Baggerly and Coombes had attempted to replicate a leading paper; their efforts have ultimately led to retraction of the papers. But the decisive step in the retraction did not arise from proper operation of the peer review system or university investigations, but through something entirely fortuitous.
Their experience has many parallels to Climate Audit versus the Mann hockey stick, even to some small details. (This is not to say that all details are parallel). For example, the Potti et al papers used “meta genes”, which Baggerly explained as being nothing but principal components.
Like us, Baggerly and Coombes were frustrated by incomplete and/or misleading documentation and the resulting need to resort to what they described as “forensic bioinformatics”- which is exactly equivalent to what has been described at CA as reverse engineering. Like us, they even encountered a one-row-off error (compare to MM03). They described an incident where the Potti authors appear to have reversed labels (resistant-sensitive) on a drug – though the labels were reversed and not Mannian upside-down.
They published critical comments in journals. Potti and the original authors used Mannian language to rebuff the critiques, which they described as “deeply flawed”. The Potti coauthors said that the Baggerly and Coombes criticisms didn’t matter, that they were little more than complaints about typographical errors and that any given criticism was obsolete since subsequent studies had confirmed the results being criticized at any given time.
Baggerly and Coombes had trouble publishing results in cancer journals because their results were “too negative”. Eventually they published in Annals of Applied Statistics, leading to an investigation at Duke University.
But after three months, the Duke investigation completely cleared the Potti authors, stating (in language reminiscent of Muir Russell) that the investigation had “strengthened their confidence”. Baggerly and Coombes’ request for a copy of the investigation report was refused.

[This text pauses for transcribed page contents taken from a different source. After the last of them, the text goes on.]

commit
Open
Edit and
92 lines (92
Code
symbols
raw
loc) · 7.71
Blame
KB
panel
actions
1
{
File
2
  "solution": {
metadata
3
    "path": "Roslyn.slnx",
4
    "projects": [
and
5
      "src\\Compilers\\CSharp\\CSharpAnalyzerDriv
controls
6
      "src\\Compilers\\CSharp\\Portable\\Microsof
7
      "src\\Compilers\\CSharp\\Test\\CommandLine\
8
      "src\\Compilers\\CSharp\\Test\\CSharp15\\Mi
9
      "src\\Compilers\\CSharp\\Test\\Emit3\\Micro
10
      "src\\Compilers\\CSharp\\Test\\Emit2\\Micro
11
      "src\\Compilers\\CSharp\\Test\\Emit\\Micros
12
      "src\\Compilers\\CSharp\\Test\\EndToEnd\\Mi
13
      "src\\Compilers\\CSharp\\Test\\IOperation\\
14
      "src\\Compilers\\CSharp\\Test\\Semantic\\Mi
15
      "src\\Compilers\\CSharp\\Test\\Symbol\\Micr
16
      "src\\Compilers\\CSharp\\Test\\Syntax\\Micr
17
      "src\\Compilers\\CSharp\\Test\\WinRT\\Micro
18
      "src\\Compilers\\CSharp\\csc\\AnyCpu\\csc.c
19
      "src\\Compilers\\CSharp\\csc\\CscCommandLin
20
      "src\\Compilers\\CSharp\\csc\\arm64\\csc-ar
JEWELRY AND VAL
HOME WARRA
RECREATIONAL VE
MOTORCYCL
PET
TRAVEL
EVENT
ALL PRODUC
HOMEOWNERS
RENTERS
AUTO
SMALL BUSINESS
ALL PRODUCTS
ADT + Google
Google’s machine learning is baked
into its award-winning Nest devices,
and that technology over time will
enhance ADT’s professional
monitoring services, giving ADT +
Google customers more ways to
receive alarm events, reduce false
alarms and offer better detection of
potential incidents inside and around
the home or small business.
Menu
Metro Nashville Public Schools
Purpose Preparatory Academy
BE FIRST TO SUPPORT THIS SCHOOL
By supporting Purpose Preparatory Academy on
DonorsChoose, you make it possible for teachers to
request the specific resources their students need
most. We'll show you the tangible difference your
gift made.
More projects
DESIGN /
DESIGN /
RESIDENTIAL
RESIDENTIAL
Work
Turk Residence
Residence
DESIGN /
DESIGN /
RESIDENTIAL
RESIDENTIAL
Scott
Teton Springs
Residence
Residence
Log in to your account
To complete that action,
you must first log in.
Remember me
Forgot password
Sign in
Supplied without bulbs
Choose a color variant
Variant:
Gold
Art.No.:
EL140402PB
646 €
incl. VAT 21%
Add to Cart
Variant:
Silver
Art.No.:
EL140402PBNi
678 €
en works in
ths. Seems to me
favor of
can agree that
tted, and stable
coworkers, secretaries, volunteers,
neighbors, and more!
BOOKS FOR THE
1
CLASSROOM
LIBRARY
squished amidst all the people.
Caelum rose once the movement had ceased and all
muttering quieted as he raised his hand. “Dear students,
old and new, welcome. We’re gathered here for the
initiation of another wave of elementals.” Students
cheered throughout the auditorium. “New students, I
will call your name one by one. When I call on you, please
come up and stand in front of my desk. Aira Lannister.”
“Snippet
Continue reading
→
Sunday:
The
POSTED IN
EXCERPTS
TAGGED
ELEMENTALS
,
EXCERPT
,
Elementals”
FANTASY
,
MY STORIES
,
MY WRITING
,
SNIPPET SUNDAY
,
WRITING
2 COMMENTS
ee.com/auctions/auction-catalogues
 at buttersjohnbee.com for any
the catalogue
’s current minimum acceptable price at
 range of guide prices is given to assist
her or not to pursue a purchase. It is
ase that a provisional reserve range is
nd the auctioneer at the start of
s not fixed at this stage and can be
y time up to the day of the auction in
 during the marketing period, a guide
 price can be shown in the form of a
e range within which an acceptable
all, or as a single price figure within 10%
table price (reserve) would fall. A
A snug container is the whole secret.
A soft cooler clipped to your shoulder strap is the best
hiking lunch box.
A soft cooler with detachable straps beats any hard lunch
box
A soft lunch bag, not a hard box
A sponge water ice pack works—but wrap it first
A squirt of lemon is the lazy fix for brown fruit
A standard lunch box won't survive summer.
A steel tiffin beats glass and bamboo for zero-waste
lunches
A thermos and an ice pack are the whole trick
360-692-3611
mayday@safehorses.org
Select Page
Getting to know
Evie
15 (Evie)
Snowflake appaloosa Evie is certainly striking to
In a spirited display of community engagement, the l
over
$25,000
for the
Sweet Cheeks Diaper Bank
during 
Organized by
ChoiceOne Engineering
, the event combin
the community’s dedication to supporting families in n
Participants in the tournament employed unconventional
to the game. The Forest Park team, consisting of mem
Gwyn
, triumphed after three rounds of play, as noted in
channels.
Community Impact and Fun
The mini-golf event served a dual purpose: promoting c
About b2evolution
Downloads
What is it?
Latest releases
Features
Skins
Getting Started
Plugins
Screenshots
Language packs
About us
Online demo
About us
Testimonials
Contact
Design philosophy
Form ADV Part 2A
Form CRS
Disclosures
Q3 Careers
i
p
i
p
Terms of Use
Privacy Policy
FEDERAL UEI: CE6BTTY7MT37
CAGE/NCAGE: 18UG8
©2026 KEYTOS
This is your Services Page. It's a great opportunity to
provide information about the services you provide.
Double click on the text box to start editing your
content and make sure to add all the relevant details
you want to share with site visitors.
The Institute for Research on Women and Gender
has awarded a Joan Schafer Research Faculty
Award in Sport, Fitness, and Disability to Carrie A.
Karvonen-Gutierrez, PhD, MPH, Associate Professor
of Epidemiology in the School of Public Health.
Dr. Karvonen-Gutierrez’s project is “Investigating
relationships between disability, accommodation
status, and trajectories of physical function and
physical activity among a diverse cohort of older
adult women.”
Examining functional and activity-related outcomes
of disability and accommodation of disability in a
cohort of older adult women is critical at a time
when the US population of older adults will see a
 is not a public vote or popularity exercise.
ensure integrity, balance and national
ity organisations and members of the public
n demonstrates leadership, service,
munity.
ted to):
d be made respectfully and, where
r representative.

Eventually they noticed that a copy had been sent to the National Cancer Institute, a federally funded agency, and, in a tactic reminiscent of Climate Audit, they submitted a FOI request for the investigation report, receiving it in a redacted form. Needless to say, the investigation had failed to actually investigate the allegations.
Baggerly and Coombes were incredulous, but had more or less run out of avenues to pursue.
Then completely out of left field came a decisive revelation from “The Cancer Letter”, a weekly newsletter that is sort of like a blog (see here). In his CV, Dr Potti had falsely claimed to be a “Rhodes Scholar (Australia)” – a claim refuted at The Cancer Letter.
Although this misrepresentation did not bear on the dispute itself, it was the sort of thing that the academic community could dig its teeth into and Potti’s data manipulation began to unravel. Dr Nevens, Potti’s senior and coauthor at Duke, finally withdrew his support. The articles (published at the most eminent journals) were subsequently retracted.
There are many other parallels, but not everything is parallel. However, failing to report adverse results (e.g. a verification r2 of ~0 or hide the decline) are forms of data manipulation that should be taken seriously in the climate community, but aren’t.